I was intrigued by the different worlds and not knowing how everything was going to turn out for both women. The author provided both of their point of views and this allowed me to feel sympathetic to both of their stories. It was a fast paced and thrilling story! My rating is 5 stars!

I have mixed feelings about Pretty Things. On the one hand, the premise is super interesting and the overall plotting is expertly handled. My concern is that the novel feels a bit too long and dragged out, in part because we have to "re-read" some scenes from another character's point of view. While this may be clever at times, at other times it feels clunky and serves to slow down the narration. Also, the character of Benny was a little odd - I wondered if we needed either more or less of him. All in all, this is an entertaining story with twists and turns I did not see coming.

This book was good. It had a lot of potential. It was quick paced and had some good twists and I didn't see the ending coming. It has multiple POVs and I found myself thinking that there was to many. Overall it was a 3.5/5 for me.
I received this ARC from Netgalley and the publisher in exchange for my honest review.

I was very excited about this book but it put me in a reading slump. I just couldn’t get into it and didn’t feel like I got thrown into the action quick enough.

This book grabbed my attention from the start. Right away I found myself rooting for Nina, who, along with her boyfriend Lachlan, steals from the rich. Although she was committing crimes, I felt for her, with her, being raised by a single mother who was a con artist. It seemed like nothing ever worked out for her, and she was simply trying to help her sick mother out by stealing enough to cover the medical bills.
When Nina and Lachlan arrange to stay at a mansion in Lake Placid from Nina's past, under false identities, they run the risk of being caught by Vanessa, whose family owns the estate.
Pretty Things had enough twists and turns to keep me interested and wanting to read more.
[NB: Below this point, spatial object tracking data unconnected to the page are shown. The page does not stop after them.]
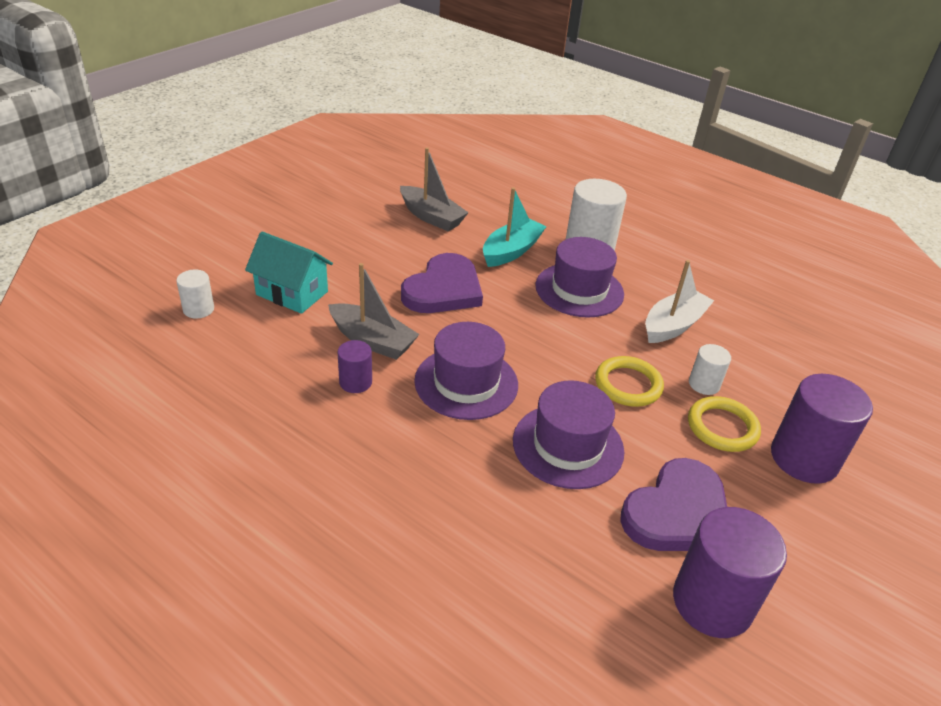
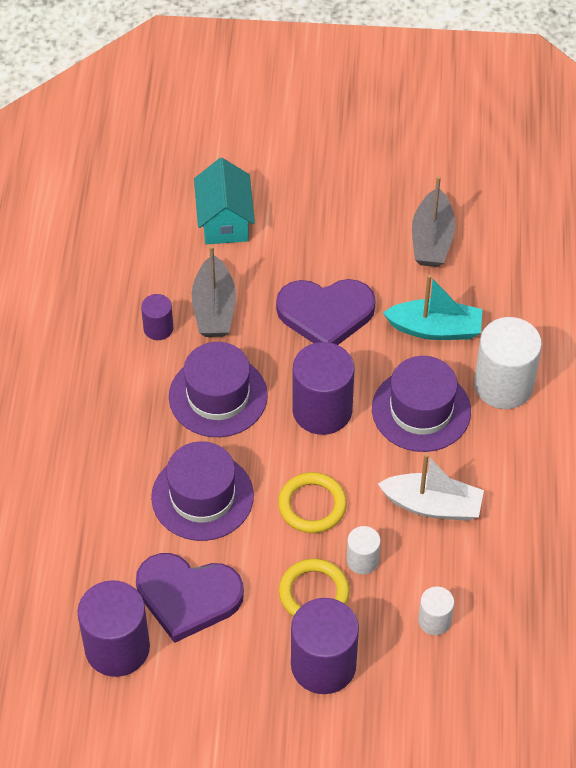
camera: 60 degrees right, 15 degrees up
white cylinder [176,270,214,319] -> white cylinder moved to [418,587,454,635]
none -> purple cylinder [292,342,355,435]

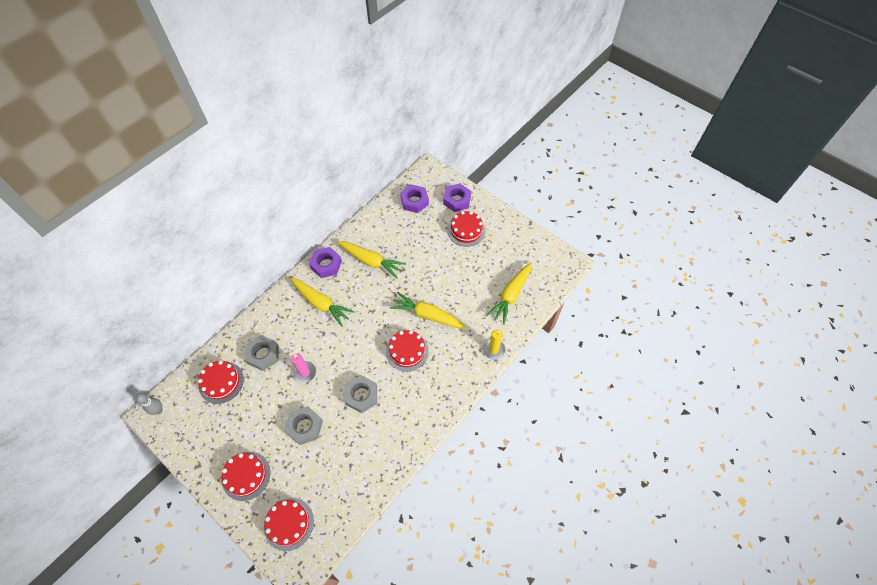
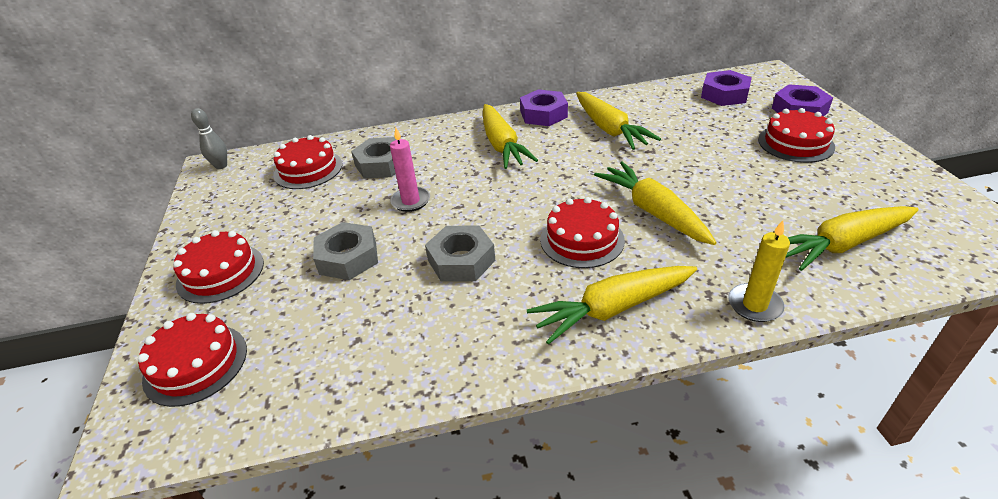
camera: 40 degrees right, 20 degrees down
none -> yellow carrot [527,266,697,345]

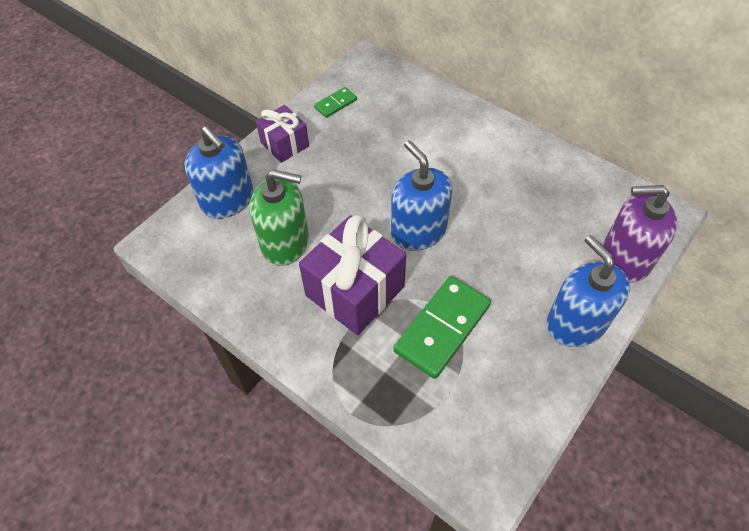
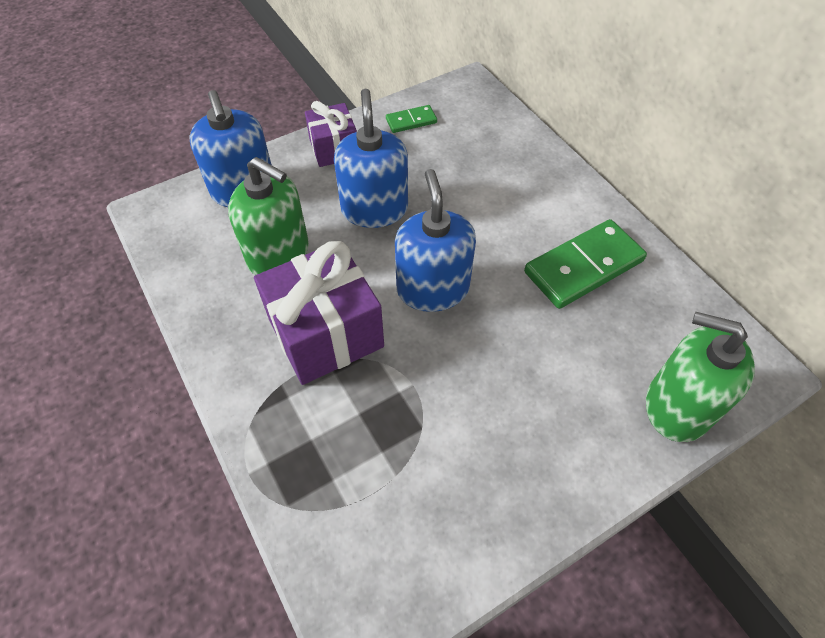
camera: 20 degrees right, 0 degrees up
green domino [393,276,491,379] -> green domino moved to [524,219,647,309]
blue soap dispenser [546,235,630,347] -> blue soap dispenser moved to [334,89,408,228]
purple soap dispenser [602,185,677,283] -> green soap dispenser [646,312,755,442]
The story moved along at a good pace. I liked how the beginning of the story was told primarily through Nina's point of view, and then later on we heard from Vanessa. It was interesting to hear both women's perspectives. This book comes out in April, it's worth checking out!

What a fun book and engaging book!!! We have Nina and her boyfriend Lachlan who are grifters, Vanessa the heiress who is an Instagram influencer, and sweet Benny who is Vanessa’s brother all embroiled together in this thriller. I loved every minute of Pretty Things, it was an entertaining page-turner with many twists and turns. Even though I didn't like all the characters, they were real and interesting. The descriptions of Lake Tahoe and Stonehaven were written so well, I felt like I was the one staying in that old and creepy mansion with Vanessa.